When God calls me to something, am I willing to count the cost, trust in His provision for all the "but firsts..." that I might come up with, and immediately follow Him? If I really want to walk with God, I must be willing to bypass thoughts like, "I will follow You LORD,  but first let me" ...get some more sleep, go here or there, do this or that, consult with my spouse or friend for their opinion on the matter, and just do what He's told me to do. There may be naysayers. There may be people who do not agree. There may be others who think they should come first in my life. Nonetheless, I just need to do what Jesus tells me to do as the greatest authority in my life, and walk confidently in it!

Father God, please forgive my unfaithfulness this morning. For saying "I will follow You," but putting laundry and cleaning the kitchen for early morning company in front of my time with You. When tested, I want to be found faithful to You. Help me to walk with confidence in the things You've called me to without delay and without excuse. Guide my steps and make straight the way as I trust in You (Proverbs 3:5-6). In Jesus' name I pray, amen.

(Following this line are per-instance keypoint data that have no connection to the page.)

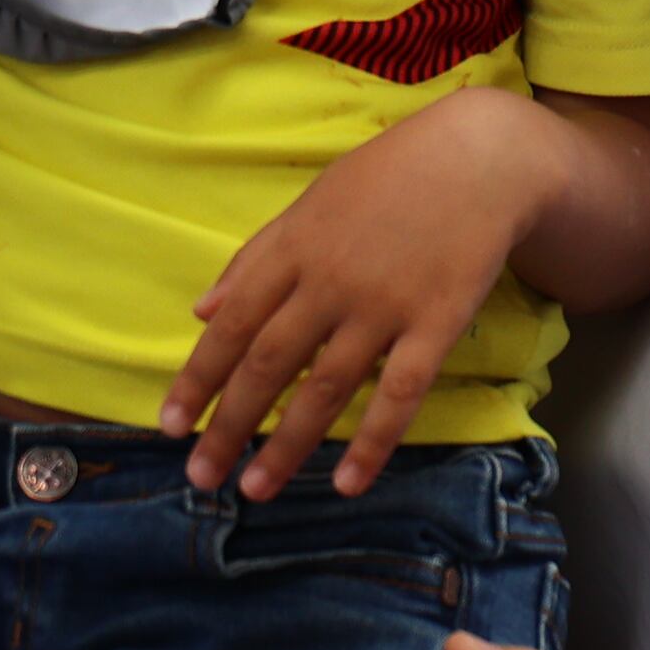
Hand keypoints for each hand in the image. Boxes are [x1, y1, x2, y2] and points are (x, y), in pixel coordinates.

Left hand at [169, 84, 563, 496]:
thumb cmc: (391, 177)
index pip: (232, 326)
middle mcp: (329, 283)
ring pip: (325, 389)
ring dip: (285, 445)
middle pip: (267, 365)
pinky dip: (372, 443)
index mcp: (294, 250)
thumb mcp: (312, 203)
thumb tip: (201, 311)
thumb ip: (256, 259)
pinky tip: (346, 483)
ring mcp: (384, 306)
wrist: (480, 158)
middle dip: (228, 426)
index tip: (169, 425)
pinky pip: (398, 394)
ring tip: (255, 490)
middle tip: (200, 477)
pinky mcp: (436, 325)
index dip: (197, 379)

Saturday, December 7, 2013

My Way or the Highway

"'Master,' said John, 'we saw a man driving out demons in Your name and we tried to stop him, because he is not one of us.' 'Do not stop him,' Jesus said, 'for whoever is not against you is for you.'" Luke 9:49-50

This man the disciples encountered was not one of "them." He was not one of the twelve, that is. And he was not one that was associated with them. Yet, in using Jesus' name to drive out demons it was obvious He had heard of Him, had faith in Him, and believed in the power of His name. He was using His name for His glory, not his own, and not satan's. Therefore he was for the same things the disciples were.

So then, like the disciples did in this case, why do we question people? Let me start with myself... Why do I question people? Am I questioning their motives, or do I lack trust that God will use their different way of doing things for His glory? Am I being overly protective, or is it a control issue? Do I think my way is the best, most thought out plan? Or is it that I want to get the credit, meaning my motives are impure? To answer honestly, sometimes it's a mixture of all these things. 

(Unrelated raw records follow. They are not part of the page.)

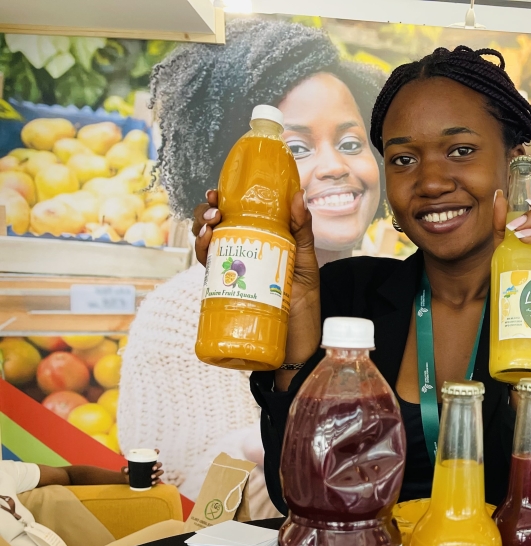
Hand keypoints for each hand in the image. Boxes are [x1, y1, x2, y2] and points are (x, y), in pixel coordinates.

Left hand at [121, 449, 163, 485]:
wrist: (129, 481)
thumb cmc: (128, 472)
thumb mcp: (125, 470)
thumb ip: (124, 469)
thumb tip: (126, 469)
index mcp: (147, 461)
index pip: (154, 455)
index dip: (156, 452)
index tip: (156, 451)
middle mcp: (153, 466)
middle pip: (159, 464)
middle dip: (157, 466)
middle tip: (152, 469)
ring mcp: (154, 473)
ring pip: (160, 471)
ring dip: (157, 474)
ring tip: (151, 477)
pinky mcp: (154, 480)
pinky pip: (158, 480)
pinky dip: (157, 481)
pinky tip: (152, 482)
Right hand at [193, 189, 323, 383]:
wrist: (300, 346)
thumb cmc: (304, 306)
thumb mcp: (307, 263)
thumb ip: (303, 231)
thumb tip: (297, 197)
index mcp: (260, 244)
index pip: (236, 217)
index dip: (222, 203)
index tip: (218, 192)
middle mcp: (241, 258)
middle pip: (215, 229)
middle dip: (207, 214)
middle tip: (215, 211)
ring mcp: (232, 277)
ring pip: (206, 248)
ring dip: (201, 232)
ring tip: (211, 226)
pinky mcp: (227, 295)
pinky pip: (209, 274)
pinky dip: (203, 256)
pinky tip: (207, 247)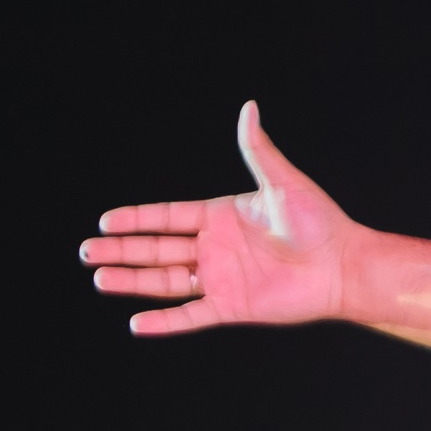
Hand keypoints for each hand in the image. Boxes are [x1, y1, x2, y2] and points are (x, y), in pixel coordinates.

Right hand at [81, 102, 358, 334]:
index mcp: (222, 217)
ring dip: (133, 281)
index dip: (137, 219)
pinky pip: (191, 316)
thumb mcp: (283, 183)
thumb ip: (258, 149)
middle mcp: (216, 248)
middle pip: (157, 249)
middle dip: (122, 250)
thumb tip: (249, 107)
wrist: (344, 265)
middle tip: (86, 251)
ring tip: (100, 278)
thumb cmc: (320, 222)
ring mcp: (221, 278)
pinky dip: (166, 322)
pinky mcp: (233, 306)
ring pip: (165, 281)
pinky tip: (137, 324)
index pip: (168, 217)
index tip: (106, 220)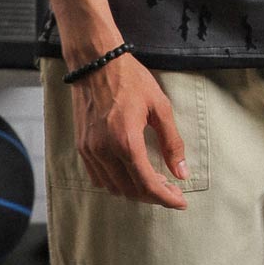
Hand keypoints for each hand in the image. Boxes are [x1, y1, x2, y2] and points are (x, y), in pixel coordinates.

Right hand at [69, 52, 191, 207]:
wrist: (95, 62)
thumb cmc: (130, 79)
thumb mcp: (160, 107)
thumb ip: (172, 142)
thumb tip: (181, 173)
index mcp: (126, 141)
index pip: (147, 184)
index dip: (166, 198)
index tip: (181, 202)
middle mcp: (104, 150)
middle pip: (130, 191)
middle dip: (154, 196)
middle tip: (172, 191)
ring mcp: (90, 150)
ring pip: (113, 187)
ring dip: (135, 191)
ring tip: (154, 183)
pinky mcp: (82, 146)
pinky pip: (98, 177)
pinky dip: (116, 183)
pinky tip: (131, 174)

Lord Jesus, Please forgive for the times my thoughts and motives get out of line. For the times I want the right things for the wrong reasons. For the times I feel indignant about things I should probably not have such strong feelings about. I recognize now that it usually happens in areas where I need to trust You more. That's happened twice in the last two days! Thank You for Your forgiveness in those things and the grace I was able to show myself. I certainly don't want to be a "my way or the highway" personality. Lord, help me to be a vessel of Your grace towards others, and myself. Make my motives pure and help me to be slow to speak, slow to anger, and slow to judge. I need to trust Your Word where it says that You will work for the good of those who love You, who have been called according to Your purpose (Romans 8:28). Thank You that You can be trusted for that! In Jesus' name, amen.